U zegt via watsapp dat u klaar mee bent en ik een andere advocaat moet zoeken.

Nu, dat ik geen advocaat heb, heeft u een toestemming aan mij om in gesprek te gaan met een advocaat van tegenpartij?

Ik wil graag een officieel schrijft van u ter bevestiging om een reden te weten, waarom u wilt met mijn zaak stoppen.

Hoeveel tijd/uur op toevoeging heeft u besteed aan mijn zaak, totaal?

Wilt u dat laten weten?’

2.44 Op 7 juli 2020 om 18:09 uur heeft verweerder klaagster gemaild:

‘Het werkt alsvolgt. Je zoekt een nieuwe advocaat; die meldt zich bij mij; die stuur ik het (dikke) dossier toe. Die krijgt van mij een urenopgave voor de toevoeging en het is klaar. Ik zal de advocaat van (…) en de rechtbank laten weten dat ik er mee stop.

Veel succes.

2.45 Op 8 juli 2020 heeft klaagster bij de deken een klacht over verweerder ingediend. 2.46 Op 24 juli 2020 heeft verweerder klaagster gemaild:

‘Het probleem is dat je mij niet vertrouwt. Daarom stop ik er mee. Je moet je eigen advocaat zoeken. Nee, ik heb geen subsidie gekregen. Ik word pas betaald als de zaak klaar is.’

2.47 Op 30 juli 2020 heeft klaagster verweerder gemaild:

‘Ik vraag u vriendelijk om mijn opmerkingen over de Ouderschapsplan naar de tegenpartij door te sturen, dus naar de advocaat van mijn man.

Ik stuur hieronder het bericht van 30 april, waar ik had uw verzoekt om mijn commentaar door te sturen naar de tegenpartij.

Ik en tegenpartij willen graag zo ver mogelijk over de Ouderschapsplan in consensus zijn, overeenkomen dus.

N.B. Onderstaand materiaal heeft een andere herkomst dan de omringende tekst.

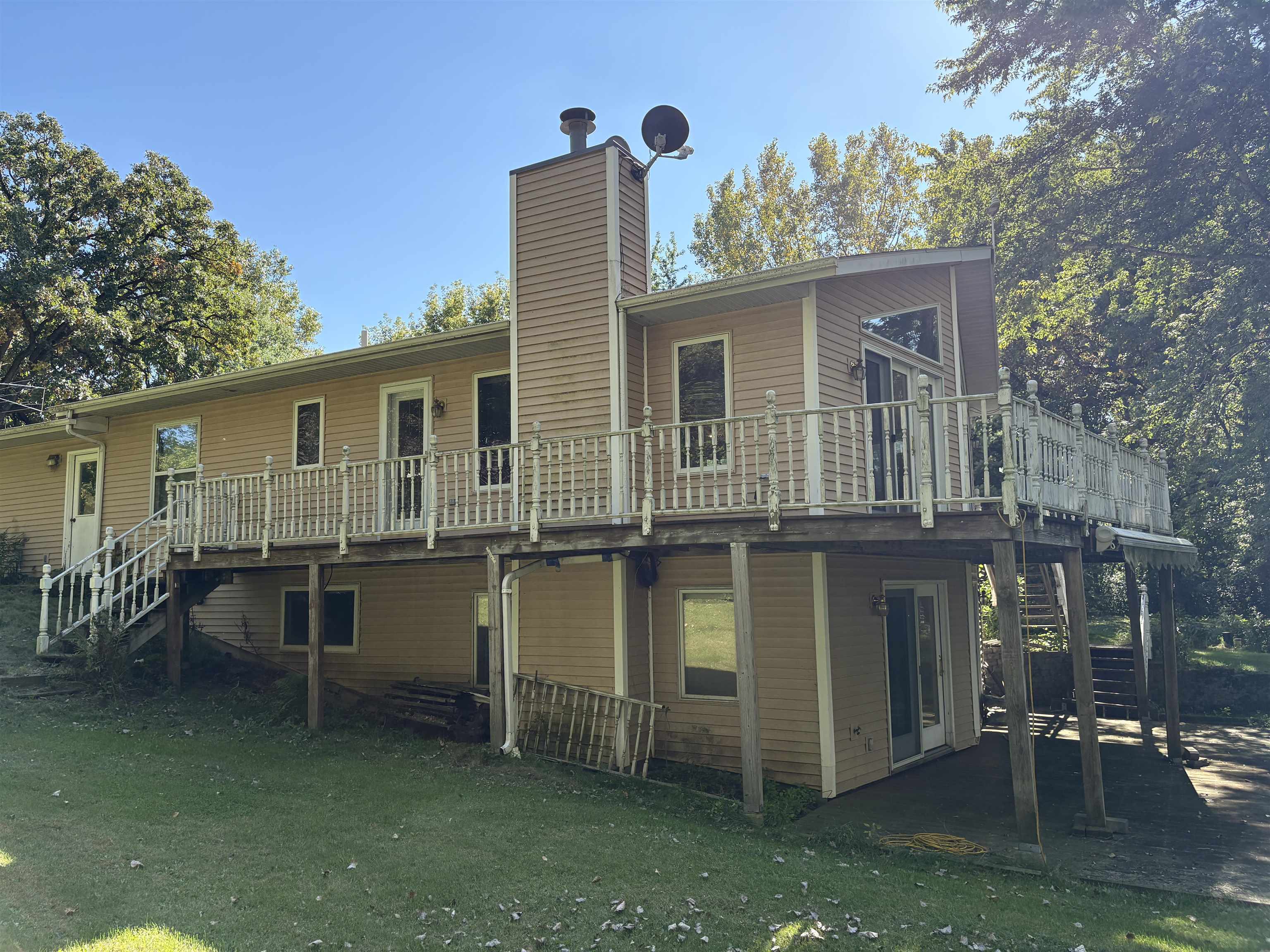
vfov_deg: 53.1
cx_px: 635
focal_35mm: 26
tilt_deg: +7.3
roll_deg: +0.7
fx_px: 954
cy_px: 476
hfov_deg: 67.3
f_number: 1.6
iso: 64
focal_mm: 5.96
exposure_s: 1/1393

Ik heb inmiddels meer aanpassingen die ik aan de Ouderschapsplan wil doen, zal ik die ook toesturen? Dan zou u het gelijk door sturen naar de tegenpartij, alstublieft.

Graag hoor ik het van u.’

2.48 Op 14 oktober 2020 heeft verweerder zich als advocaat van klaagster onttrokken uit de echtscheidingsprocedure. 2.49 Op 14 december 2020 heeft in het kader van het klachtonderzoek door de deken een bemiddelingsgesprek plaatsgevonden. Naar aanleiding daarvan heeft verweerder op verzoek van de deken een afschrift van zijn dossier overgelegd.

3 KLACHT 3.1 De klacht houdt, zakelijk weergegeven, in dat verweerder tuchtrechtelijk verwijtbaar heeft gehandeld als bedoeld in artikel 46 Advocatenwet. Klaagster verwijt verweerder het volgende. a) Verweerder heeft geen opdrachtbevestiging gestuurd; b) Verweerder heeft zijn werkzaamheden per direct gestopt; c) Verweerder heeft niet gereageerd op e-mailberichten; d) Verweerder heeft niet gereageerd op het per e-mail van 25 maart 2020 gedane voorstel van de wederpartij; e) Verweerder is afspraken niet nagekomen; f)  Verweerder heeft de zaak vertraagd door niet te reageren op e-mailberichten of terugbelverzoeken van klaagster en de wederpartij; g) Verweerder heeft niet gereageerd op het verzoek van klaagster om het ouderschapsplan aan te passen en door te sturen naar de wederpartij; h) Verweerder heeft zich jegens klaagster onbehoorlijk gedragen in WhatsAppberichten, e-mailberichten en aan de telefoon; i) Verweerder heeft niet adequaat gereageerd in de procedure, gelet op de strekking van de correspondentie van verweerder met de maatschappelijk werker van klaagster in de periode van 16 april 2020 tot en met 4 juni 2020. 3.2 De raad zal hierna, waar nodig, bij de beoordeling ingaan op de stellingen en stukken van klaagster.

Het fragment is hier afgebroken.